278話
ハイディにとっての自分なりの価値観。それがアップデートされていく。一理ある。慎重に吟味し、そして。
「……なるほど。そこまで言われると逆にお願いしたくなりました」
というところに落ち着く。よくわからないものには飛び込んでみよう。飛び込んでから考えよう。結局、飛び込まないと景色は見えないのだから、あれこれ考えてもしょうがない。
「はぁ? あんた話聞いてた?」
予想外の返事にサロメは声を荒げた。寝れると思ったのに。というか寝る予定だったのに。邪魔されようとしている。それはいただけない。
ふぅ、とハイディは息を吐いた。言われて一度、考えてみる。正しい? うん、たぶん。
「ちゃんと聞いてましたよ。聞いて、理解して。その上でお願いしたいと。信頼などいらないピアノ。気になります」
熱視線を受けたサロメが「あたしは嫌——」と言いかけたところで、遮るように、決意が変わらないうちにとルノーが間に割って入る。

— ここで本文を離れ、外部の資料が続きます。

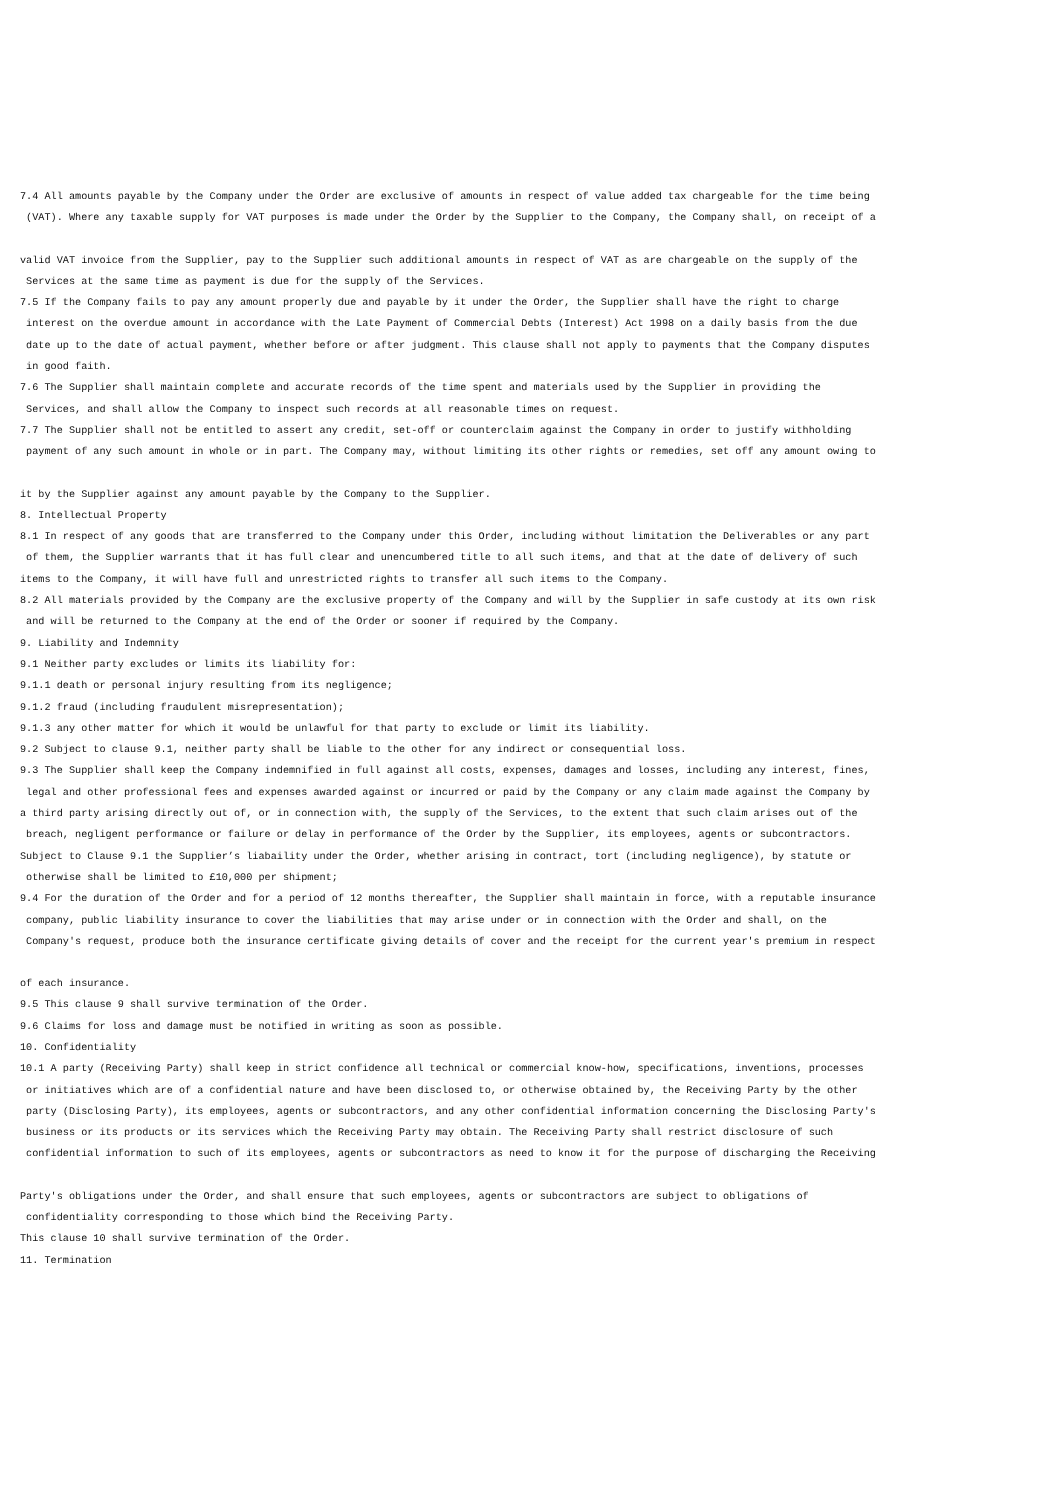7.4 All amounts payable by the Company under the Order are exclusive of amounts in respect of value added tax chargeable for the time being
(VAT). Where any taxable supply for VAT purposes is made under the Order by the Supplier to the Company, the Company shall, on receipt of a
valid VAT invoice from the Supplier, pay to the Supplier such additional amounts in respect of VAT as are chargeable on the supply of the
Services at the same time as payment is due for the supply of the Services.
7.5 If the Company fails to pay any amount properly due and payable by it under the Order, the Supplier shall have the right to charge
interest on the overdue amount in accordance with the Late Payment of Commercial Debts (Interest) Act 1998 on a daily basis from the due
date up to the date of actual payment, whether before or after judgment. This clause shall not apply to payments that the Company disputes
in good faith.
7.6 The Supplier shall maintain complete and accurate records of the time spent and materials used by the Supplier in providing the
Services, and shall allow the Company to inspect such records at all reasonable times on request.
7.7 The Supplier shall not be entitled to assert any credit, set-off or counterclaim against the Company in order to justify withholding
payment of any such amount in whole or in part. The Company may, without limiting its other rights or remedies, set off any amount owing to
it by the Supplier against any amount payable by the Company to the Supplier.
8. Intellectual Property
8.1 In respect of any goods that are transferred to the Company under this Order, including without limitation the Deliverables or any part
of them, the Supplier warrants that it has full clear and unencumbered title to all such items, and that at the date of delivery of such
items to the Company, it will have full and unrestricted rights to transfer all such items to the Company.
8.2 All materials provided by the Company are the exclusive property of the Company and will by the Supplier in safe custody at its own risk
and will be returned to the Company at the end of the Order or sooner if required by the Company.
9. Liability and Indemnity
9.1 Neither party excludes or limits its liability for:
9.1.1 death or personal injury resulting from its negligence;
9.1.2 fraud (including fraudulent misrepresentation);
9.1.3 any other matter for which it would be unlawful for that party to exclude or limit its liability.
9.2 Subject to clause 9.1, neither party shall be liable to the other for any indirect or consequential loss.
9.3 The Supplier shall keep the Company indemnified in full against all costs, expenses, damages and losses, including any interest, fines,
legal and other professional fees and expenses awarded against or incurred or paid by the Company or any claim made against the Company by
a third party arising directly out of, or in connection with, the supply of the Services, to the extent that such claim arises out of the
breach, negligent performance or failure or delay in performance of the Order by the Supplier, its employees, agents or subcontractors.
Subject to Clause 9.1 the Supplier’s liabaility under the Order, whether arising in contract, tort (including negligence), by statute or
otherwise shall be limited to £10,000 per shipment;
9.4 For the duration of the Order and for a period of 12 months thereafter, the Supplier shall maintain in force, with a reputable insurance
company, public liability insurance to cover the liabilities that may arise under or in connection with the Order and shall, on the
Company's request, produce both the insurance certificate giving details of cover and the receipt for the current year's premium in respect
of each insurance.
9.5 This clause 9 shall survive termination of the Order.
9.6 Claims for loss and damage must be notified in writing as soon as possible.
10. Confidentiality
10.1 A party (Receiving Party) shall keep in strict confidence all technical or commercial know-how, specifications, inventions, processes
or initiatives which are of a confidential nature and have been disclosed to, or otherwise obtained by, the Receiving Party by the other
party (Disclosing Party), its employees, agents or subcontractors, and any other confidential information concerning the Disclosing Party's
business or its products or its services which the Receiving Party may obtain. The Receiving Party shall restrict disclosure of such
confidential information to such of its employees, agents or subcontractors as need to know it for the purpose of discharging the Receiving
Party's obligations under the Order, and shall ensure that such employees, agents or subcontractors are subject to obligations of
confidentiality corresponding to those which bind the Receiving Party.
This clause 10 shall survive termination of the Order.
11. Termination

「はい! 決まり! じゃ、行ってらっしゃい! はいはーい」
ぐーたらした少女を起こし、背中を押して追いやる。なぜここまでせにゃならんのか。社長よワシ。
そしてサロメはそれに当然のように抵抗。
「行かないっての」
それは契約違反。自分はグランドピアノの調律だけ、と取り決めていたのだから、これは訴えれば勝てるヤツ?
一応、口約束だけだったので法的にどうなのかはルノーにもよくわからないが、そんなややこしい話にするよりも、簡単にやる気にさせる方法を知っている。
「〈WXY〉のノエル限定ショコラ。あれで手を打とう」
七区の老舗ショコラトリー。甘いもの好きなこいつなら。本当にそんな限定品があるのか知らないけど。
だがそれについてはサロメのほうが一枚上手。
「あれはもう売り切れたわよ。再販の予定もなし。終わった。終わったわ」
思い返すだけで腹立たしい。予約開始数分で完売だった、と聞いている。今年はクリスマスなどなかった。そう自分に言い聞かせているところだったのに。